Amazon Kinesis source and sink
Overview
Amazon Kinesis Streams (similar to kafka) provides infrastructure to collect and process large streams of data in realtime. It works on the concept of shards, each stream can have a default value of 25 shards (specific to region). the streams are capable of rapid and continuos data ingestion and aggregation. The response time of data processing is realtime.
Motivation
By adding the capability of sending and receiving data from kinesis streams users will be able to integrate CDAP with their already running applications based on AWS infrastructure. We will be creating hydrator source and sink for Kinesis which will allow user to integrate them with our hydrator pipelines. users will be able to use their existing Kinesis stream events as a source and can send the data processed in pipeline to Kinesis stream providing more options for data processing. Users having heavy dependency on the AWS infrastructure can have a single point of data exchange between CDAP and AWS and could create access points within kinesis for their various aws applications.
Integrating kinesis will also help hydrator to store and process various formats that it doesn`t currently support, such as processing of images as blob objects.
Requirements
Kinesis provides stream producer library KPL and stream consumer library KCL, We would explore both the options with and without the native library in order to make the plugin lightweight. Users will be able to input their aws application credentials and will be able to add kinesis streams to hydrator.

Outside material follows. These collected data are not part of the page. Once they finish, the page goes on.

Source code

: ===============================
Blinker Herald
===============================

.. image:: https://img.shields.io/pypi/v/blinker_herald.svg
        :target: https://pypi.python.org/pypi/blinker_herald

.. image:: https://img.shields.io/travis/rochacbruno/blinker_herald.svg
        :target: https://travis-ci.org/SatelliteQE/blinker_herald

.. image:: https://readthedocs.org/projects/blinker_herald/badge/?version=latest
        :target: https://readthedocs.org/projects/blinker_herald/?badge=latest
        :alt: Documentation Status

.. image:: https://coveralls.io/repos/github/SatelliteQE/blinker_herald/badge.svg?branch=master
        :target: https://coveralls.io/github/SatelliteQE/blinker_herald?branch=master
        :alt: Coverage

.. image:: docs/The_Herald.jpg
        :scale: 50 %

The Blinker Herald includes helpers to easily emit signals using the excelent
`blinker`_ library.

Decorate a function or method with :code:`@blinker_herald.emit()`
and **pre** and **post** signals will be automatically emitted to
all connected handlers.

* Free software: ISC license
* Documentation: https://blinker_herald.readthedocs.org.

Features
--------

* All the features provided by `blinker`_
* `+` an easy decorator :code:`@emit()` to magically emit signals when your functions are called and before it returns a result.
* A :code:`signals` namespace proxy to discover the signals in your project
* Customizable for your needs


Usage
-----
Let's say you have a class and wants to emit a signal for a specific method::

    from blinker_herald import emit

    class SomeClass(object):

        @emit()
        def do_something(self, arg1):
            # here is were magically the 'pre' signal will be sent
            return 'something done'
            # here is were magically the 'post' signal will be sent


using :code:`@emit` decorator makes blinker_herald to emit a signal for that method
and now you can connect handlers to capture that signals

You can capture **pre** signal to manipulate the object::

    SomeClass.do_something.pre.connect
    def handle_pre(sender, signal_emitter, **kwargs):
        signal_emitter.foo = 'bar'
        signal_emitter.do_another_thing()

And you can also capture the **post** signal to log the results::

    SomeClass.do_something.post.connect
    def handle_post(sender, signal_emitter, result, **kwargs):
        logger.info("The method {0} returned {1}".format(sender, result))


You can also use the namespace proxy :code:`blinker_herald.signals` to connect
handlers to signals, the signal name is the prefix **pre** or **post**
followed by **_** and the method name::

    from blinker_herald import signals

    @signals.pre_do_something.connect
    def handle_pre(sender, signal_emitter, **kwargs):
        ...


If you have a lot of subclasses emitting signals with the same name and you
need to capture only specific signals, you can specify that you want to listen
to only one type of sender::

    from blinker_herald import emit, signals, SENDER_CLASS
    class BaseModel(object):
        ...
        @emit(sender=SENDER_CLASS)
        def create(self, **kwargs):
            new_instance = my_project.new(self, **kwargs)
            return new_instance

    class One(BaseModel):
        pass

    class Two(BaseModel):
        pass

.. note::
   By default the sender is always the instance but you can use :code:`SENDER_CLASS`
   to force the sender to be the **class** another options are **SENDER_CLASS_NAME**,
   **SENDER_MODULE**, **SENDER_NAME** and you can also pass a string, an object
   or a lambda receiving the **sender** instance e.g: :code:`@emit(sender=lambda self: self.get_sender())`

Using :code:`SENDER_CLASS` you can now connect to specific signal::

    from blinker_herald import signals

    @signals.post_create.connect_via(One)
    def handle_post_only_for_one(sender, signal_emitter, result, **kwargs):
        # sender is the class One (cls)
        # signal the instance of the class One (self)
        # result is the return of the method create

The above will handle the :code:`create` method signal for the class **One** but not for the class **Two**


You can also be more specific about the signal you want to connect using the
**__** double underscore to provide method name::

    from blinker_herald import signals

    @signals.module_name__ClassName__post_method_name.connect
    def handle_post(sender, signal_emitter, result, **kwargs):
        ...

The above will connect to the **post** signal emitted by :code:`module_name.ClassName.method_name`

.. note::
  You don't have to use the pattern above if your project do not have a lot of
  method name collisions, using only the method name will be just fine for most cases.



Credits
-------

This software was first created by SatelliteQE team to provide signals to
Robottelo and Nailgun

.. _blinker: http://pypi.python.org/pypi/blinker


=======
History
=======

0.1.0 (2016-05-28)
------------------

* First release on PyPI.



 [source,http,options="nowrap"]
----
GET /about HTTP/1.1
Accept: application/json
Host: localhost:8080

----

The data is ingested in Kinesis in the form of blobs. the plugin should be able to accept various formats, convert them into blob and push it to kinesis. Similarly the data received from kinesis will be in key value format, value being as a blob, the source plugin should be able to convert it back to string format
Inputs
Input | Required | Default |
---|---|---|
access Key ID | Yes | |
Secret Access Key | Yes | |
Stream name: | Yes | |
stream start point | SHARD.LATEST | |
Key: data key | Yes | key |
Value: data to be stored | Yes | |
Shard name: | Defaults to next available shard |
Limitations:
By default a shard can only ingest data at the rate of 1 mb / sec and a stream instance can have max 25 shards
We will need 1 plugin instance per shard